CFA-Level-I: CFA® Level I Chartered Financial Analyst
Free Practice Exam Questions (page: 71)
Updated On: 2-Jan-2026

The interest expense on a discount bond _______ over time.

  1. decreases
  2. remains constant
  3. can increase or decrease, depending on interest rate movements
  4. increases

Answer(s): D

Explanation:

Remember that the book value of the liability of any straight bond equals the face value at maturity. Hence, when the bond is issued at a discount, the discount amount is amortized over the life of the bond. The outstanding liability thus increases steadily toward the face value. The increasing liability increases the interest expense over time.



An analyst has been researching a possible investment in collateralized debt obligations (CDOs). Identify the statement which is most likely correct.
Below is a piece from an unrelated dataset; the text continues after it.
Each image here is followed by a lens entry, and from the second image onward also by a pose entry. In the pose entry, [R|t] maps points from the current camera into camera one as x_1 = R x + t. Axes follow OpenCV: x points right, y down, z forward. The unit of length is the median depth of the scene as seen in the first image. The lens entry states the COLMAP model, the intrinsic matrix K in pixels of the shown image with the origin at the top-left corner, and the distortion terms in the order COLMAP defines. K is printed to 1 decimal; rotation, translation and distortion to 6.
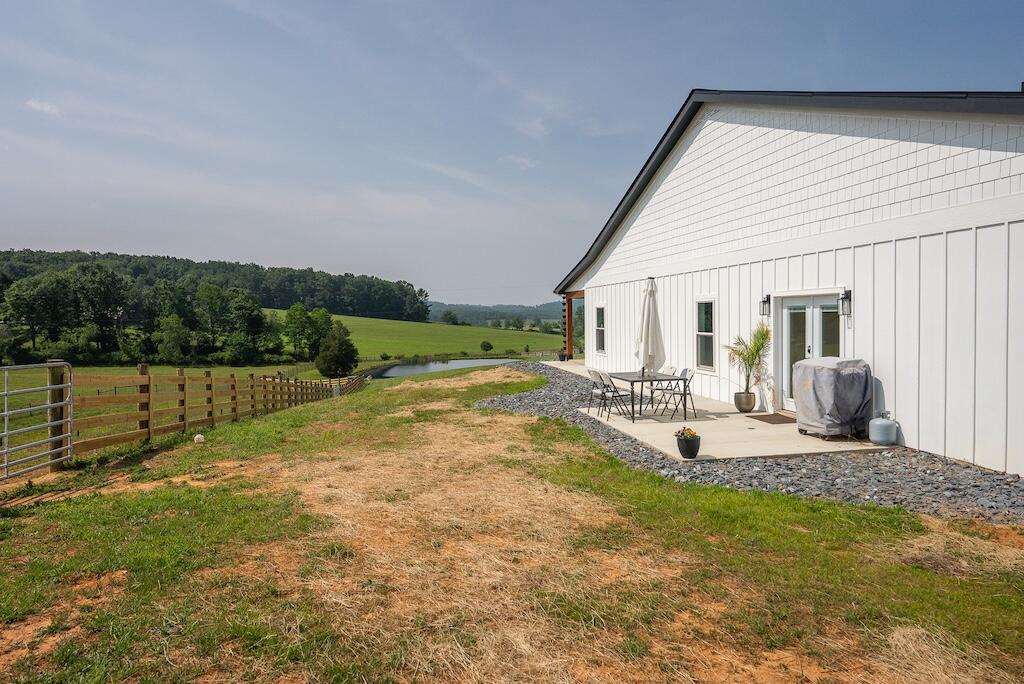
lens RADIAL K [[711.5, 0, 511.4], [0, 711.5, 342.1], [0, 0, 1]] dist [0.001219, 0.000175]
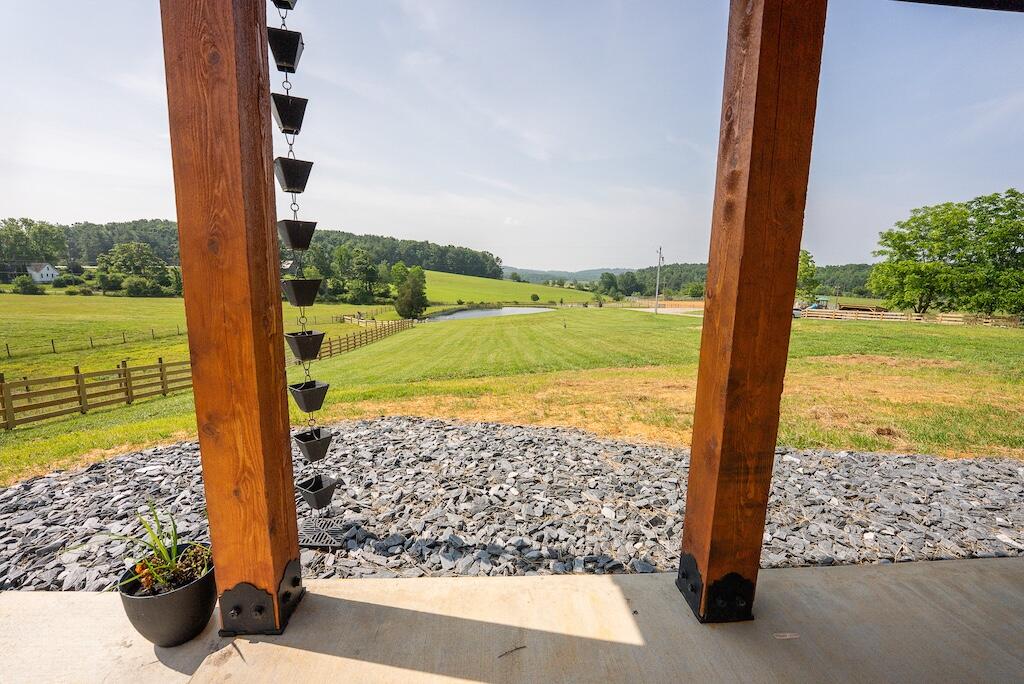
lens RADIAL K [[414.4, 0, 513.2], [0, 414.4, 341.9], [0, 0, 1]] dist [-0.021881, 0.000037]
pose [[0.992512, 0.059046, -0.106932, 0.019357], [-0.046065, 0.991700, 0.120040, -0.004783], [0.113132, -0.114216, 0.986993, 0.175921]]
  1. The underlying securities for a CDO are typically issued only by U.S.-based entities.
  2. A CDO with corporate bonds as the underlying security is known as a collateralized loan obligation (CLO).
  3. A CDO is typically structured into tranches, similar to a collateralized mortgage obligation (CMO).

Answer(s): C



Chris South owns $25,000 face value of Bradco bonds, which have a 7% coupon, pay interest semiannually, and have six years remaining until maturity. The bonds are callable at par. The bonds were rated A when Chris bought them at par two years ago, and they are currently worth $26,225, with a rating of AA. Which of the following statements most accurately describes the change in the risk of the Bradco bonds?

  1. Call risk has decreased.
  2. Liquidity risk has increased.
  3. Credit risk has decreased.

Answer(s): C



Ned Jameson. CFA, is considering the purchase of a newly issued asset-backed security (ABS) for his fixed income portfolio. According to the broker/dealer offering the bond, the OAS for the issue is 75 basis points (bps). Based on the OAS value, which of the following assumptions can Jameson make about this particular ABS?

  1. The OAS represents the investor's compensation for credit risk, liquidity risk, and option risk.
  2. The bond is trading at a yield that is more than 75 bps higher than a Treasury security with a comparable maturity.
  3. The implied cost of an option embedded in the security is always equal to the difference between the OAS and the Treasury spread.

Answer(s): B



With regard to a theoretical Treasury yield curve constructed with the bootstrapping method:

  1. every point on the curve is constructed by utilizing current on-the-run Treasury yields of various maturities.
  2. the yield for most maturities used to construct the Treasury yield curve are observed yields rather than interpolated yields.
  3. any yield on the Treasury yield curve that is not one of the on-the-run maturities is only an approximation for that maturity.

Answer(s): C



An analyst is evaluating an annual-pay bond with a yield to maturity of 7.0%. The bond-equivalent yield of this bond is:

  1. equal to 7.0%
  2. less than 7.0%
  3. greater than 7.0%

Answer(s): B



An economist has forecast that the term structure of interest rates will remain perfectly flat. According to the liquidity preference theory, the economist's forecast implies that future short-term interest rates will:

  1. decrease over time
  2. increase over time
  3. equal current short-term interest rates

Answer(s): A



Identify the most accurate statement regarding collateralized borrowing transactions.

  1. Repurchase agreements usually offer the lowest interest cost.
  2. Margin buying usually allows for borrowing a higher percentage of the collateral value.
  3. Margin buying is usually the preferred transaction structure for institutional bond investors.